The department also provides the local DAV chapter with a van to shuttle veterans daily from Hall County to Atlanta for routine appointments.
A couple of veterans returning Thursday from a trip spoke about their VA experiences.
Martin Aggen of Gainesville first joked that the negative attention the VA has gotten recently “must have worked because everything today was ahead of schedule.”
Otherwise, for him, the VA service has been more responsive than doctors not affiliated with the VA.
“You have to wait longer for (private doctors),” said the World War II Navy veteran.
Charles Millsap, a Gainesville resident who served in the Vietnam War, also had no complaints.
“Everything I’ve had an appointment for, they’ve done pretty nice for me ... I”m satisfied with what they’re doing so far,” he said. “If they don’t (do well), I’ll speak out.”
One of the group’s biggest issues traveling to Atlanta is finding parking.

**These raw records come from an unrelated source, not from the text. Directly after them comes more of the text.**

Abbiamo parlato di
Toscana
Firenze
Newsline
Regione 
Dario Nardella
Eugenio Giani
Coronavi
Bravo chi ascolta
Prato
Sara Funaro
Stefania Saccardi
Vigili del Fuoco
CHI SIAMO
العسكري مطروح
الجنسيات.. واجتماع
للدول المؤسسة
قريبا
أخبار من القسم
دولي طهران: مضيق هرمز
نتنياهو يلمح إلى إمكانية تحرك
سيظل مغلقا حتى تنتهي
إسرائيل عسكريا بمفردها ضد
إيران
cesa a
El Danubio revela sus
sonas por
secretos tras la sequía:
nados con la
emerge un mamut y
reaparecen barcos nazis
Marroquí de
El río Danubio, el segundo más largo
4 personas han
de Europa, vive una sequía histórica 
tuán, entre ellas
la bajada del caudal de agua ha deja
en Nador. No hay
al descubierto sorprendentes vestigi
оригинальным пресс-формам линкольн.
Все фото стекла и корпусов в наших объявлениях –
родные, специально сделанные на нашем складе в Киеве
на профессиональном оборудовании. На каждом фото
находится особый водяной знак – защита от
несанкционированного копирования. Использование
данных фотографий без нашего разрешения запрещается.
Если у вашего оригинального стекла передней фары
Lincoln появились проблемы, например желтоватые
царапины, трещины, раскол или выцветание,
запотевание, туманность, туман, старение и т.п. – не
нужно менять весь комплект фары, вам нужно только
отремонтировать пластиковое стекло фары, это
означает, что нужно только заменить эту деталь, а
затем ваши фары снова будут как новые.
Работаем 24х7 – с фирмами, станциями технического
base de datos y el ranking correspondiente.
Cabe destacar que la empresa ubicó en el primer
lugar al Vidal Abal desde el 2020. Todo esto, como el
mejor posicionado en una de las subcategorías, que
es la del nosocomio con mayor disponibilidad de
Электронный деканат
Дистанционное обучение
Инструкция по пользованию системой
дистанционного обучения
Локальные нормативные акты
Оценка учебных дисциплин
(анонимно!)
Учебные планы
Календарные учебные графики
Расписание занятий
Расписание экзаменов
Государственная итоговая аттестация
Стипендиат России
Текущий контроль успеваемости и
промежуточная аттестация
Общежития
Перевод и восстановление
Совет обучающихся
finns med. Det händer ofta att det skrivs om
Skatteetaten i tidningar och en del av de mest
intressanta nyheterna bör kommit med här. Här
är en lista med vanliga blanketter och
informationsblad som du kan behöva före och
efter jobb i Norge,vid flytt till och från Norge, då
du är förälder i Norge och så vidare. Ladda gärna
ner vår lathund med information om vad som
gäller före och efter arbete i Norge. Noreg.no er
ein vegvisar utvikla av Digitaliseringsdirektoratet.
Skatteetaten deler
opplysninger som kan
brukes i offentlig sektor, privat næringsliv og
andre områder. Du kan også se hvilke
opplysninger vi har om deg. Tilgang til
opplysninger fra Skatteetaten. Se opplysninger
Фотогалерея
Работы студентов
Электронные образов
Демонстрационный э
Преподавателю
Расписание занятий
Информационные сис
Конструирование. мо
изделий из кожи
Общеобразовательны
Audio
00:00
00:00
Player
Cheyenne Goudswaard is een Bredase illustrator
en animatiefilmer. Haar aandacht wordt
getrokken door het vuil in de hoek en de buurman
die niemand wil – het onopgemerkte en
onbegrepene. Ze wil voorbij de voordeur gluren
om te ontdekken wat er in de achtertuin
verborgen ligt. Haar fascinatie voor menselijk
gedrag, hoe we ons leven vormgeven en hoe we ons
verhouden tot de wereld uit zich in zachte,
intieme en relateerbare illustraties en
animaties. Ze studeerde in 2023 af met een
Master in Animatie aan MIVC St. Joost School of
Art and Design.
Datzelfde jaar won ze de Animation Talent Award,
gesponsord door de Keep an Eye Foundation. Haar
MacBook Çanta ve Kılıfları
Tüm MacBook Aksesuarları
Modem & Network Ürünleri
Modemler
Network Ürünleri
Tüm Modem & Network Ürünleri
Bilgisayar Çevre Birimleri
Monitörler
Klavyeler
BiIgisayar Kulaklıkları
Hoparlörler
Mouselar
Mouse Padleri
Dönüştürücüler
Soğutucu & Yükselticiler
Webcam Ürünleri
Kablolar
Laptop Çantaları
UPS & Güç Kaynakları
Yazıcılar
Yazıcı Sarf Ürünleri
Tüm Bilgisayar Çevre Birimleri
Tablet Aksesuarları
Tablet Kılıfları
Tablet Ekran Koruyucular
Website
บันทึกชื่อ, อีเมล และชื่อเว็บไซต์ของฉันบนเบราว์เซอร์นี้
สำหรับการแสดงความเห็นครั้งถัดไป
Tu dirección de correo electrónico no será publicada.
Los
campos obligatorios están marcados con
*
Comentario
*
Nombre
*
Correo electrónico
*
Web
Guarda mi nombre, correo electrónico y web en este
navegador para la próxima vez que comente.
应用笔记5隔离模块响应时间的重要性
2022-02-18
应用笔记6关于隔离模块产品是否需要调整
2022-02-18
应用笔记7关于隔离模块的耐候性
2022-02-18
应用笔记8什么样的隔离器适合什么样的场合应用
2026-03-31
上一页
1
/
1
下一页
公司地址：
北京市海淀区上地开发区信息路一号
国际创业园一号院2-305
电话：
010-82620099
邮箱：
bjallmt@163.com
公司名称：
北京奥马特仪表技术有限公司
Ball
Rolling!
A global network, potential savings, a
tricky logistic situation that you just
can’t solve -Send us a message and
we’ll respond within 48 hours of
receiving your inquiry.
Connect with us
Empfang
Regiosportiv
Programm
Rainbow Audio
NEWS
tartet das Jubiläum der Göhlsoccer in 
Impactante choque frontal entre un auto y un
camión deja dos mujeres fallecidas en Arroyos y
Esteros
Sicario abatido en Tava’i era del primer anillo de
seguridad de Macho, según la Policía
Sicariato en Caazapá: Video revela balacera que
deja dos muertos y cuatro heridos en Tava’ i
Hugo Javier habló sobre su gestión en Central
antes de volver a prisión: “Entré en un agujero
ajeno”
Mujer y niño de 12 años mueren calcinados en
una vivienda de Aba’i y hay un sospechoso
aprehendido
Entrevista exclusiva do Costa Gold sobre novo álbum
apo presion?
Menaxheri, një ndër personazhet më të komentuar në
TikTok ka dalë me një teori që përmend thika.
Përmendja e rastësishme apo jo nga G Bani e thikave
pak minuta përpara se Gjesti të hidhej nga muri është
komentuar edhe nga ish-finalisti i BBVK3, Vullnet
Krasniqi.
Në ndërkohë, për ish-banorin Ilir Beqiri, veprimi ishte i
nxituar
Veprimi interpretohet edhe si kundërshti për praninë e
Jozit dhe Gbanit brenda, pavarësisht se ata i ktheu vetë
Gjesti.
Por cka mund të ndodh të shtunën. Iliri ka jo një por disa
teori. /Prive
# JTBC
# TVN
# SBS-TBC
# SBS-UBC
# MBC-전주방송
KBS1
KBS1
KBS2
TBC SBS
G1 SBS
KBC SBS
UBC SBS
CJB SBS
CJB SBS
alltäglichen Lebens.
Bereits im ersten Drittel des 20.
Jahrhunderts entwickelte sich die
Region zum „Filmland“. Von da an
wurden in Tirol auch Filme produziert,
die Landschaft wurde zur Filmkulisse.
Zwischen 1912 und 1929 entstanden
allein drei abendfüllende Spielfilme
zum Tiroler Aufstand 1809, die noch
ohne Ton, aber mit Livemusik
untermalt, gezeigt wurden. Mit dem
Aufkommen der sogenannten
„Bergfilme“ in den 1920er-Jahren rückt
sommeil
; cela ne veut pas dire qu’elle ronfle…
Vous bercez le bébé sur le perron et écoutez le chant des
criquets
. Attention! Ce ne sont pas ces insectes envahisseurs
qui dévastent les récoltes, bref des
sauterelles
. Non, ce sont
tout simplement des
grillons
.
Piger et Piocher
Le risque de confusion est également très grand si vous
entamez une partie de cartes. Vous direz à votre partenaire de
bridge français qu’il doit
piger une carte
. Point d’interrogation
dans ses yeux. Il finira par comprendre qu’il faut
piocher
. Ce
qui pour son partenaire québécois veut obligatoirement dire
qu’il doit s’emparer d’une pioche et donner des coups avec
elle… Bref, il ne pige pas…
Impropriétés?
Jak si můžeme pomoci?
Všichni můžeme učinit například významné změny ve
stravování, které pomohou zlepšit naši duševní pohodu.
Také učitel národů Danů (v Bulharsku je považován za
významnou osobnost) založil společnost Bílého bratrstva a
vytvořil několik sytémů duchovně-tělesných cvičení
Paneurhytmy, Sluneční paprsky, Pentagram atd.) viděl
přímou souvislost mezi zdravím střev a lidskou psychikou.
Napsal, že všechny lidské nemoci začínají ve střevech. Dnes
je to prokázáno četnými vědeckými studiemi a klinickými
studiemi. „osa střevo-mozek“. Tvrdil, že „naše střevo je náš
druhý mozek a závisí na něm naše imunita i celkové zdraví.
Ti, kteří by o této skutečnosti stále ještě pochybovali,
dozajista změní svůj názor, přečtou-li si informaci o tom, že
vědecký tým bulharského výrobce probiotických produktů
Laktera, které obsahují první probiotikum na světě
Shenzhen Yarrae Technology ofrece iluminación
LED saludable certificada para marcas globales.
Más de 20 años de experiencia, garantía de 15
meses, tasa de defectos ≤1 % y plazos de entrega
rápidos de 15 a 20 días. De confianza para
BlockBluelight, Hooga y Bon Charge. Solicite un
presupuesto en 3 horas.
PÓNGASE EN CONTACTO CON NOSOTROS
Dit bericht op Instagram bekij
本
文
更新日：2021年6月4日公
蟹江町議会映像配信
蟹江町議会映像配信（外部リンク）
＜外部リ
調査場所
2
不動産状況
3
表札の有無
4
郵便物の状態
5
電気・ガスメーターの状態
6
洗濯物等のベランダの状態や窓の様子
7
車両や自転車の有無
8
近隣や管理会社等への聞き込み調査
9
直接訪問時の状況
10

Van driver Bob Kelly said he drops off and picks up the veterans at the hospital’s front door, so the worry of finding a parking spot belongs to him.
On the trips back and forth, he also hears the veterans talking about their treatment.
And generally “they’re not upset at all,” Kelly said. “They say things are going well. I haven’t gotten any negative comments, but these guys are going in mainly for routine stuff — X-rays and things of that nature.”
Dellinger said that some veterans have expressed views that show they have really struggled with getting care.
“I hear this every once in a while — I don’t feel exactly the same way, but I’ve heard it — and that is they delay you hoping you’ll either give up or you’ll die,” he said. “That is the mindset for some of the veterans.”
The Associated Press contributed to the reports.